Dataset records:

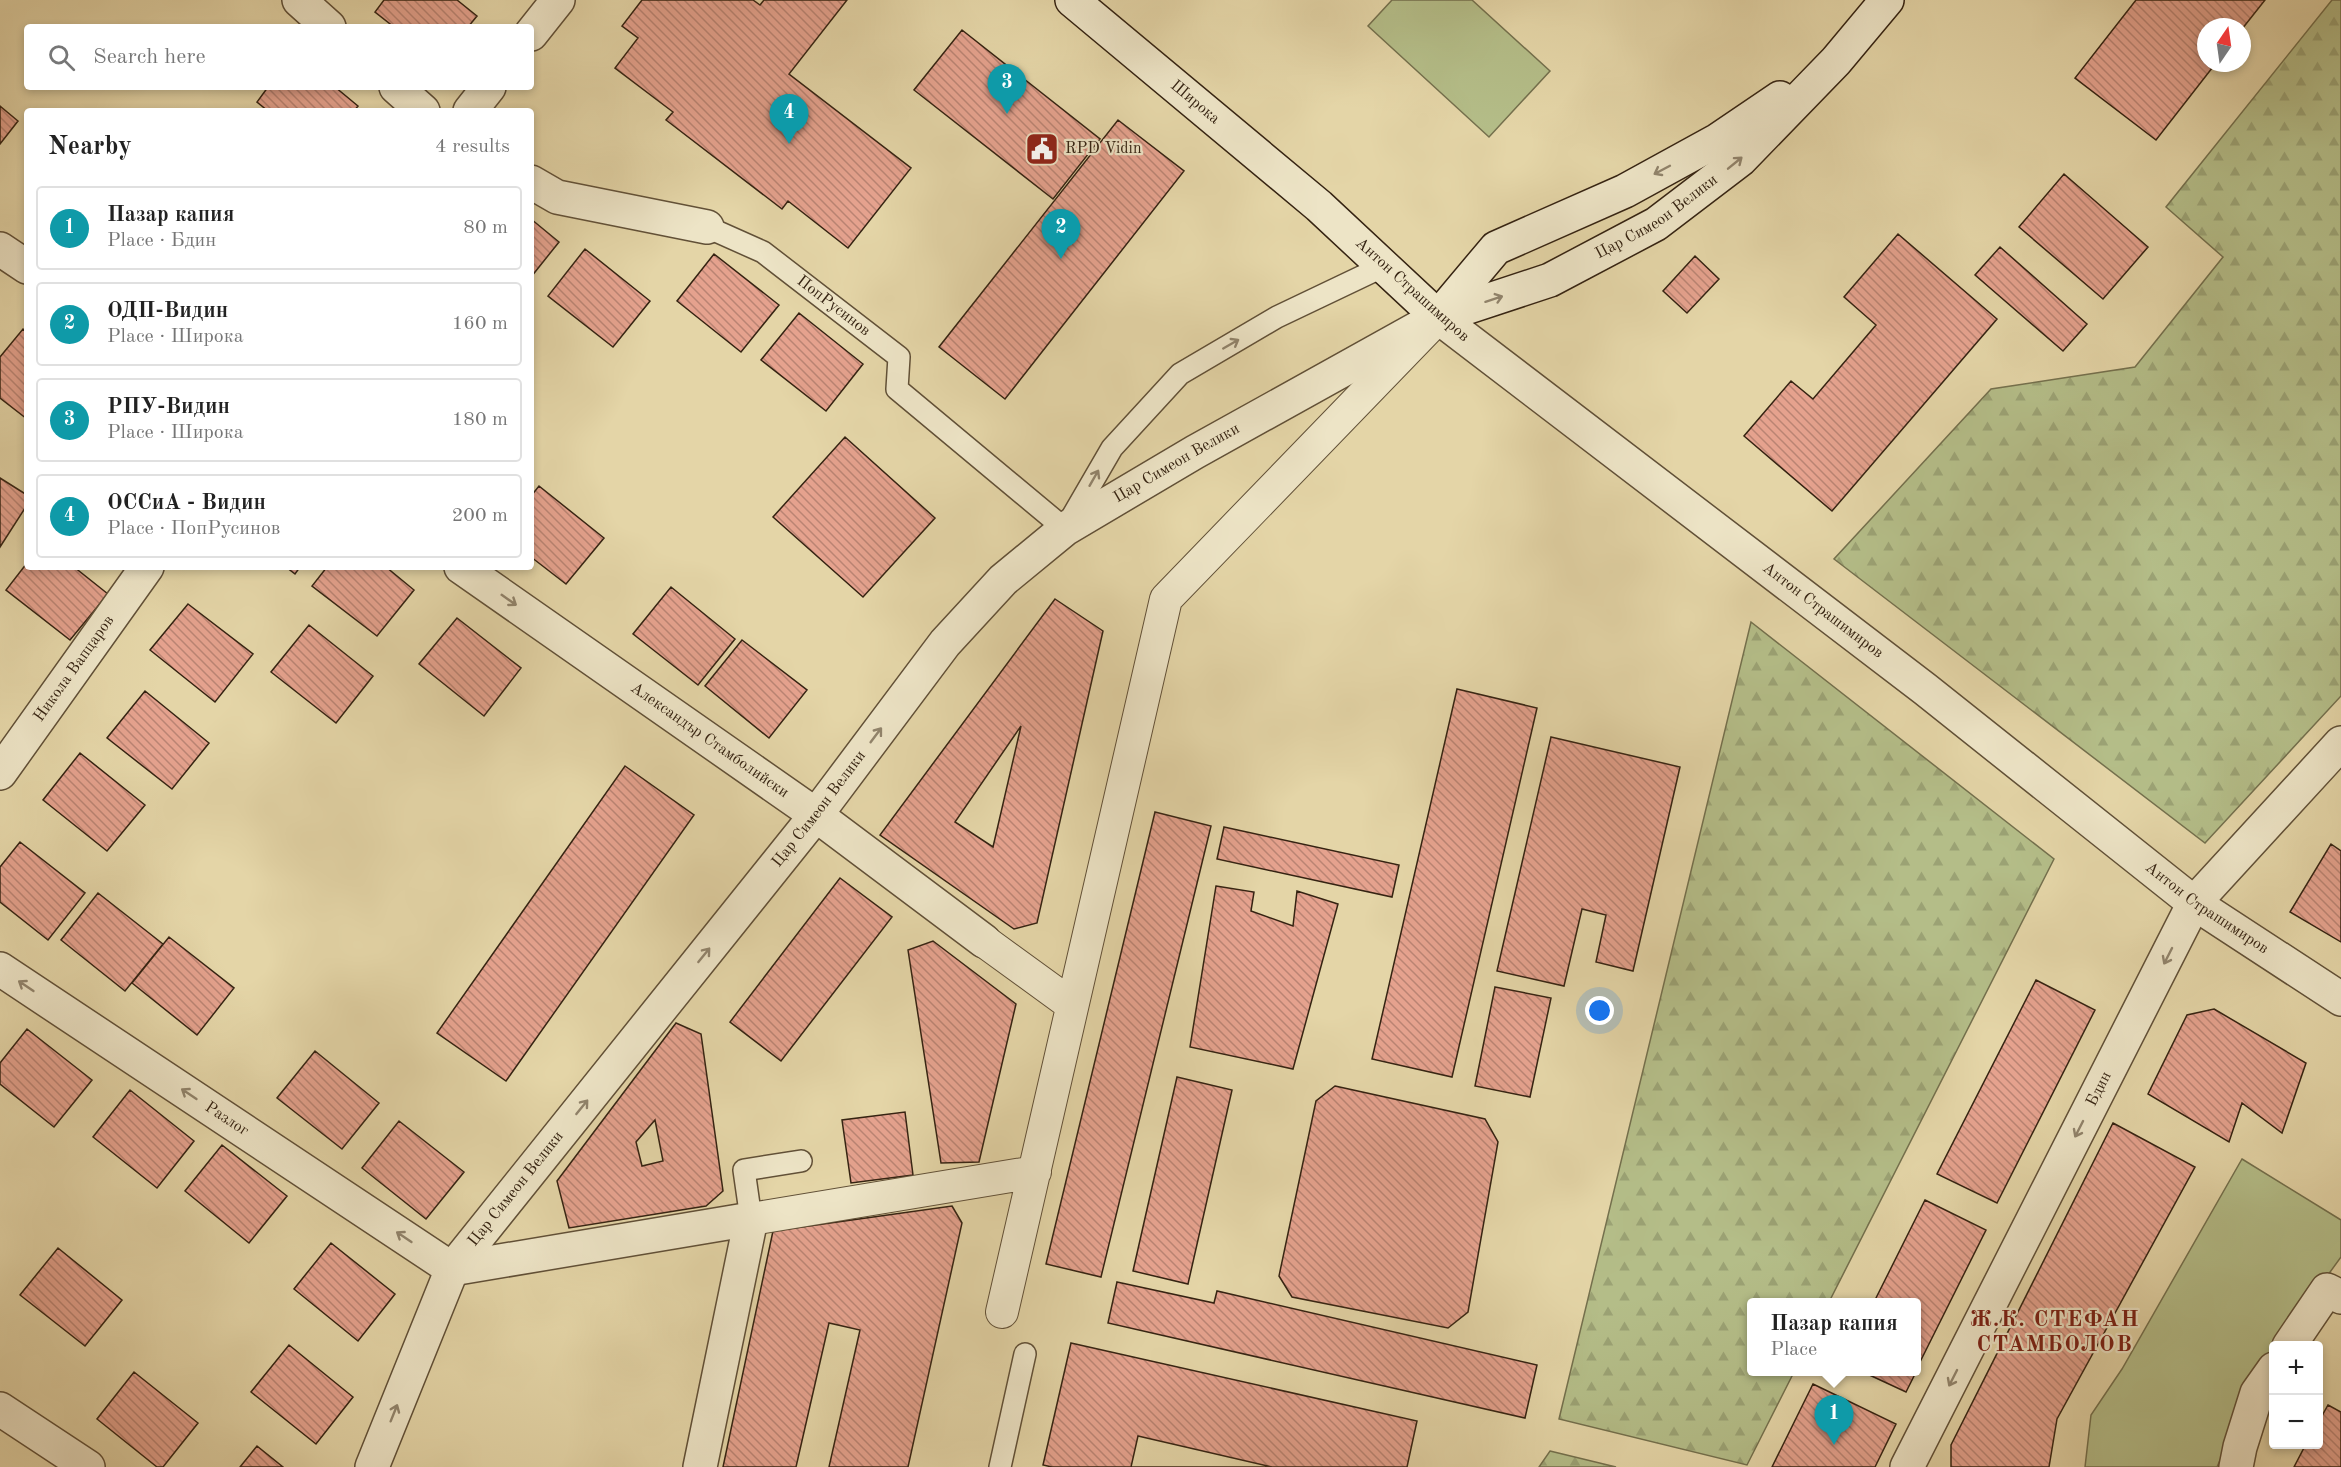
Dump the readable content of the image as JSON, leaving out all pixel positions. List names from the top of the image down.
{
  "streets": {
    "street": [
      "Широка",
      "Цар Симеон Велики",
      "Антон Страшимиров",
      "ПопРусинов",
      "Никола Вапцаров",
      "Александър Стамболийски",
      "Бдин",
      "Разлог"
    ]
  },
  "crossings": [
    ["Широка", "Антон Страшимиров"],
    ["Цар Симеон Велики", "Антон Страшимиров"],
    ["Цар Симеон Велики", "ПопРусинов"],
    ["Цар Симеон Велики", "Александър Стамболийски"],
    ["Цар Симеон Велики", "Разлог"],
    ["Антон Страшимиров", "Бдин"]
  ],
  "one_way": ["Александър Стамболийски", "Бдин", "Разлог"],
  "districts": ["Ж.К. СТЕФАН СТАМБОЛОВ"],
  "places": {
    "public building": ["RPD Vidin"]
  },
  "north": "top",
  "page": {
    "search": "Search here",
    "pins": [
      "3",
      "4",
      "2",
      "1"
    ],
    "heading": ["Nearby", "4 results"],
    "list": [
      {
        "mark": "1",
        "name": "Пазар капия",
        "note": "Place · Бдин",
        "value": "80 m"
      },
      {
        "mark": "2",
        "name": "ОДП-Видин",
        "note": "Place · Широка",
        "value": "160 m"
      },
      {
        "mark": "3",
        "name": "РПУ-Видин",
        "note": "Place · Широка",
        "value": "180 m"
      },
      {
        "mark": "4",
        "name": "ОССиА - Видин",
        "note": "Place · ПопРусинов",
        "value": "200 m"
      }
    ],
    "popup": ["Пазар капия", "Place"],
    "map_buttons": ["+", "−"]
  }
}
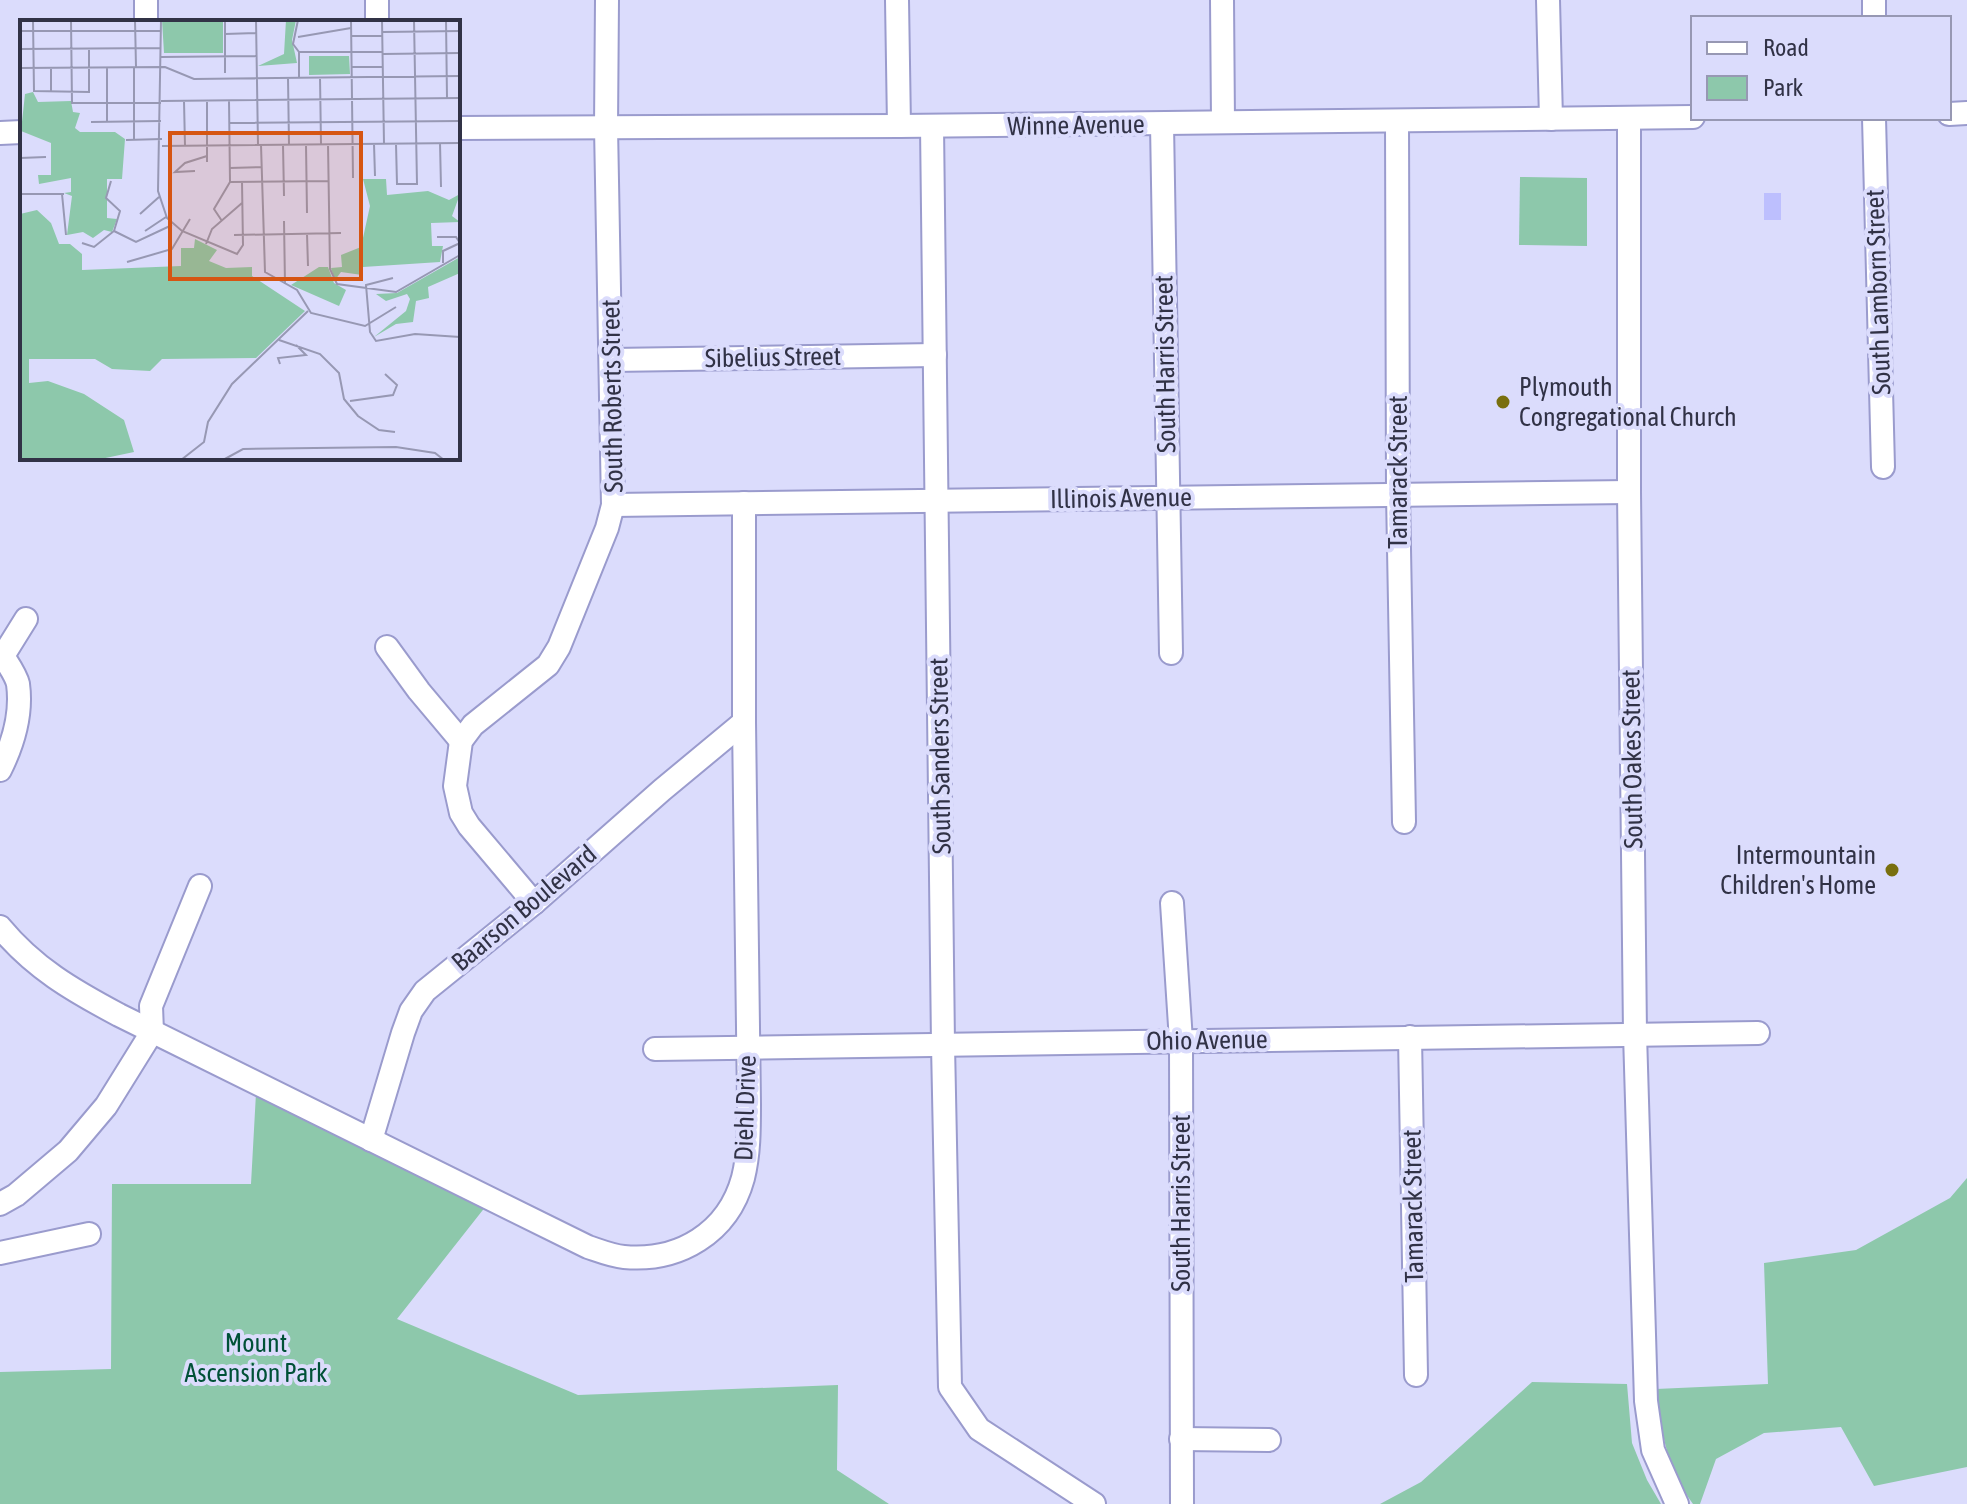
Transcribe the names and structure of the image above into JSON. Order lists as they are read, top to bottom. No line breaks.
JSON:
{"streets":{"street":["Winne Avenue","South Lamborn Street","Sibelius Street","South Harris Street","South Roberts Street","Tamarack Street","Illinois Avenue","South Sanders Street","South Oakes Street","Baarson Boulevard","Ohio Avenue","Diehl Drive"]},"crossings":[["Winne Avenue","South Harris Street"],["Winne Avenue","South Roberts Street"],["Winne Avenue","Tamarack Street"],["Winne Avenue","South Sanders Street"],["Winne Avenue","South Oakes Street"],["Sibelius Street","South Roberts Street"],["Sibelius Street","South Sanders Street"],["South Harris Street","Illinois Avenue"],["South Harris Street","Ohio Avenue"],["South Roberts Street","Illinois Avenue"],["Tamarack Street","Illinois Avenue"],["Tamarack Street","Ohio Avenue"],["Illinois Avenue","South Sanders Street"],["Illinois Avenue","South Oakes Street"],["Illinois Avenue","Diehl Drive"],["South Sanders Street","Ohio Avenue"],["South Oakes Street","Ohio Avenue"],["Baarson Boulevard","Diehl Drive"],["Ohio Avenue","Diehl Drive"]],"parks":["Mount Ascension Park"],"places":["Plymouth Congregational Church","Intermountain Children's Home"],"legend":["Road","Park"]}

• [BRIEF] The answer should contain only the lines from the start of the records above through the line with "Transcribe the names", copied exactly, and no pictures.

• [TASK ANSWER]
Dump the readable content of the image as JSON, leaving out all pixel positions. List names from the top of the image down.
{
  "streets": {
    "street": [
      "Широка",
      "Цар Симеон Велики",
      "Антон Страшимиров",
      "ПопРусинов",
      "Никола Вапцаров",
      "Александър Стамболийски",
      "Бдин",
      "Разлог"
    ]
  },
  "crossings": [
    ["Широка", "Антон Страшимиров"],
    ["Цар Симеон Велики", "Антон Страшимиров"],
    ["Цар Симеон Велики", "ПопРусинов"],
    ["Цар Симеон Велики", "Александър Стамболийски"],
    ["Цар Симеон Велики", "Разлог"],
    ["Антон Страшимиров", "Бдин"]
  ],
  "one_way": ["Александър Стамболийски", "Бдин", "Разлог"],
  "districts": ["Ж.К. СТЕФАН СТАМБОЛОВ"],
  "places": {
    "public building": ["RPD Vidin"]
  },
  "north": "top",
  "page": {
    "search": "Search here",
    "pins": [
      "3",
      "4",
      "2",
      "1"
    ],
    "heading": ["Nearby", "4 results"],
    "list": [
      {
        "mark": "1",
        "name": "Пазар капия",
        "note": "Place · Бдин",
        "value": "80 m"
      },
      {
        "mark": "2",
        "name": "ОДП-Видин",
        "note": "Place · Широка",
        "value": "160 m"
      },
      {
        "mark": "3",
        "name": "РПУ-Видин",
        "note": "Place · Широка",
        "value": "180 m"
      },
      {
        "mark": "4",
        "name": "ОССиА - Видин",
        "note": "Place · ПопРусинов",
        "value": "200 m"
      }
    ],
    "popup": ["Пазар капия", "Place"],
    "map_buttons": ["+", "−"]
  }
}
Transcribe the names and structure of the image above into JSON. Order lists as they are read, top to bottom. No line breaks.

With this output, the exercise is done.